The Cambodian government announced new restriction on foreign marriages last month, stipulating that grooms must be younger than 50 and should earn more than US$2,550 per month.
“Marrying a man over 50 years old seems like a grandfather and a granddaughter,” Foreign Ministry spokesman Koy Kuong said to Phnom Penh Post. “We want people getting married to look like proper couples.”
The salary minimum was in place to prevent labor trafficking and to ensure that Cambodian women enjoyed a decent standard of living, he added.
Foreign men older than 50 are also banned from marrying Cambodian women of their age or older. The ban does not extend to foreign women, The Economist reported.
The restriction prompted outcry among rights groups and human rights activists.
“This justification is reflective of the attitude of this government which considers it appropriate to impose its own norms on the people without regard to their freedom and capacity to choose and often in violation of the law and human rights principles,” renowned human rights activist Ou Virak wrote in the Phnom Penh Post.

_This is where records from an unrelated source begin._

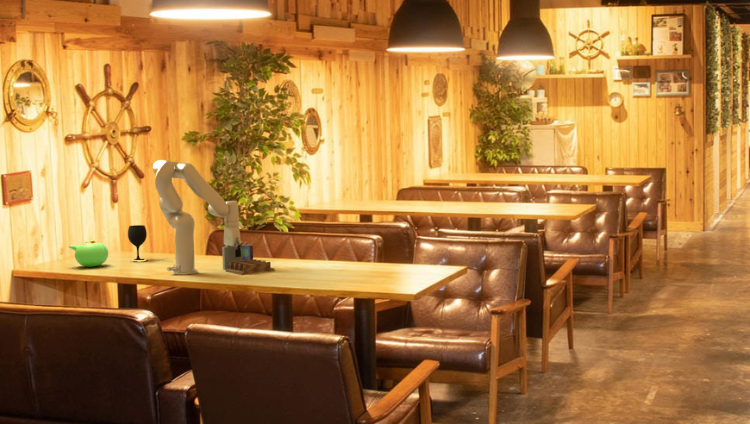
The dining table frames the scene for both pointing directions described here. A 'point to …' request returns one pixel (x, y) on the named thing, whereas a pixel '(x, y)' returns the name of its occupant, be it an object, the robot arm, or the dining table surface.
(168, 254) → the dining table surface
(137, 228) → the wine glass
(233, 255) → the plate
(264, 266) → the rack
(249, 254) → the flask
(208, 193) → the robot arm
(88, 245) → the green teapot
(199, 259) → the dining table surface
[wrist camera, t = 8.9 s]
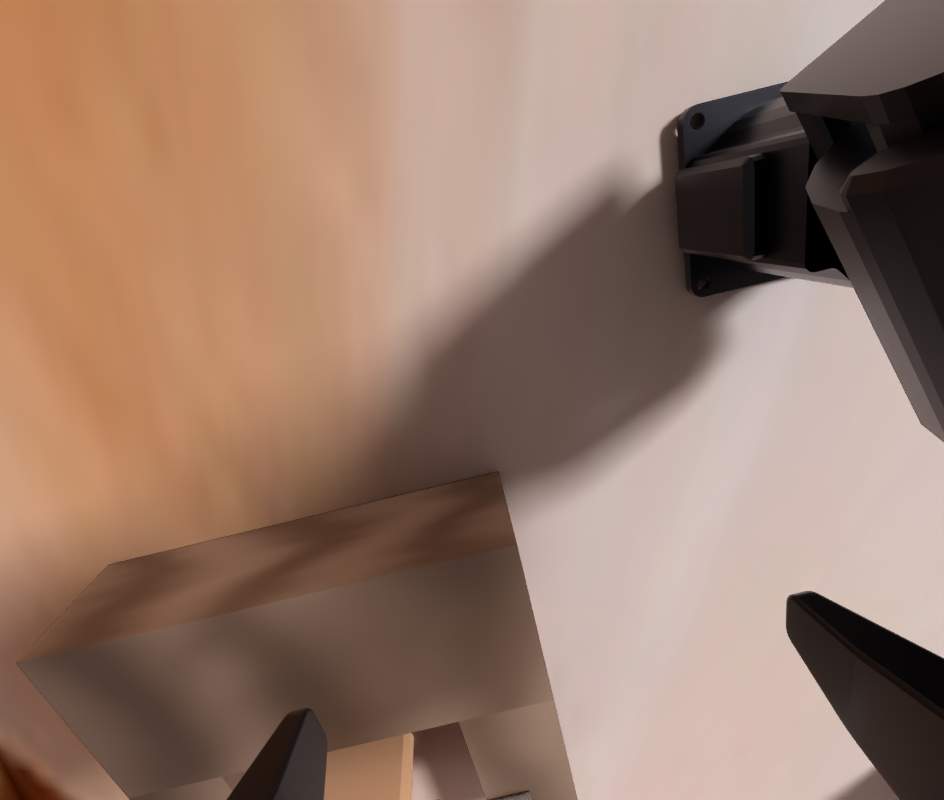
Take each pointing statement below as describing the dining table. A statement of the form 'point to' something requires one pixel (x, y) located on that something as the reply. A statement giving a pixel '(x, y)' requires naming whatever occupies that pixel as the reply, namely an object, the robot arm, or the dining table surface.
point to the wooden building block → (371, 770)
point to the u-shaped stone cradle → (312, 647)
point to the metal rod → (517, 796)
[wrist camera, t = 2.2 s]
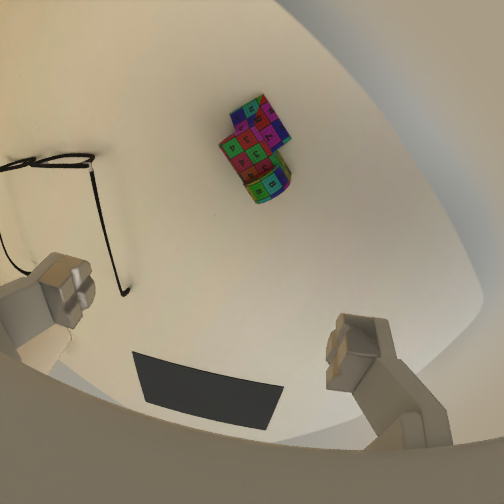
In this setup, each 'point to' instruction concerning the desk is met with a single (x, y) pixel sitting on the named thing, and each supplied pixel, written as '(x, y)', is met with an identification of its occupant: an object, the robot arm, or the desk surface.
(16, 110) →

Pung Chhiv Kek, president of Cambodian rights groups Licadho Pung Chhiv Kek, pointed out to The Economist that a more effective way of protecting women in Cambodia is to step up implementation of laws against rape and violence, instead of regulating morality.
This is not the first time the Cambodian government had announced marriage bans. In 2008, a temporary ban on all foreign marriages was imposed to curb the trafficking of women to South Korea.
In 2010, the government again temporarily forbade foreign marriages, this time between Cambodian women and South Korean men.